Recently, there has been significant activity in the watersports market, particularly in the area of stand-up paddleboard fins. CW covered several applications where concern for customer-specific performance demands and growing watersports participants’ respect for the health of their environment have come together in inventive composite designs. A standout was surfing equipment manufacturer Future Fins (Huntington Beach, CA, US) ownership team, which felt such a responsibility to protect the environment that they took aim at a new fin product that would reduce landfill waste and be as Earth-friendly as possible.

Toward that end, they collaborated with Green Dot Bioplastics (Cottonwood Falls, KS, US) to introduce a fin formed from bio-composites and bio-plastics but with adequate stiffness for a fin designed for stand-up paddleboards (SUPs). Future Fins came to Green Dot for an environmentally friendly material with the natural aesthetics of wood that also met the performance requirements of the engineering-grade plastics normally used for fins. One of Green Dot’s trademarked Terratek wood-plastic composites, a blend of reclaimed wood fibers with recycled polypropylene (PP) plastic, was the right solution. Terratek WC100300, which blends pine wood fiber and PP at 30% wood fiber by weight (although loading can be as high as 60%, depending on customer specs), fit the bill. With a density of 1.02 g/cm3, it delivers a tensile modulus of 399,000 psi, yet has the look and feel of wood. The injection molded RWC (reclaimed wood composite) Keel fin reportedly performs at the same level, or better than, many of the fiber-reinforced composite fins that Future Fins manufactures for SUPs, in terms of flex (stiffness), rake and flow (drag) characteristics, but is ~35% lighter than standard products of engineered plastic. The point? Manufacturers are discovering that sustainable materials and extreme high-performance are not incompatible goals.

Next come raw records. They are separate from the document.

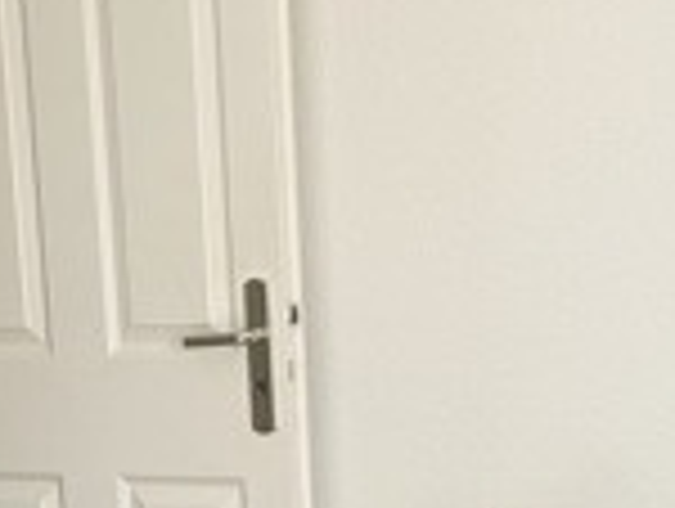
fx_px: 2500
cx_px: 189
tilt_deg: -15.7
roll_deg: +4.3
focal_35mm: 128
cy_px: 814
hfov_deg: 15.3
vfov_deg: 11.1
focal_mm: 6.86
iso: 80
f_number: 1.78
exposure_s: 1/247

A growing trend toward customization, and high-end manufacturers’ desires to cater to the unique needs and desires of individual athletes, has opened the door to 3D printing. Krone Ltd. (Dallas, TX, US), for example, is employing the process in the manufacture of its top-end golf clubs. Faced with exacting limits of club size and weight, and increasing individual expectations on the part of golfers not only in terms of driver performance (ball distance, loft, speed and spin) but also nuances such as “feel” and balance, company founder Mark Kronenberg approached for guidance the CRP Group (Modena, Italy), which had long experience with 3D printing in Formula 1 racing. CRP Group companies include CRP Technology, which produces additive manufacturing materials and technology, and CRP Meccanica, with high-precision CNC machining experience. 

The three companies worked together to develop the KD-1, a composite driver club head consisting of an additively manufactured body, using selective laser sintering (SLS) and employing Windform SP, a sinterable carbon fiber/polyamide powder; a Ti6A14V titanium strike face, CNC-machined from billet material, followed by sandblasting and cleaning; and a brass weight, also CNC-machined and sandblasted. Printable in hours, the hollow body’s lattice geometry optimizes its stiffness, while the carbon/polyamide exhibits high ductility and impact absorption. The machined titanium face fits over and is adhesively bonded to the body. Four Helicoil inserts in the body, opposite the face, accept fasteners that attach a brass weight. According to Krone, the AM process coupled with CNC reduces the touch labor otherwise required for conventional composite driver heads made with prepreg, and produces parts with tighter tolerances than those made from cast and forged metals, without time- and labor-intensive secondary operations.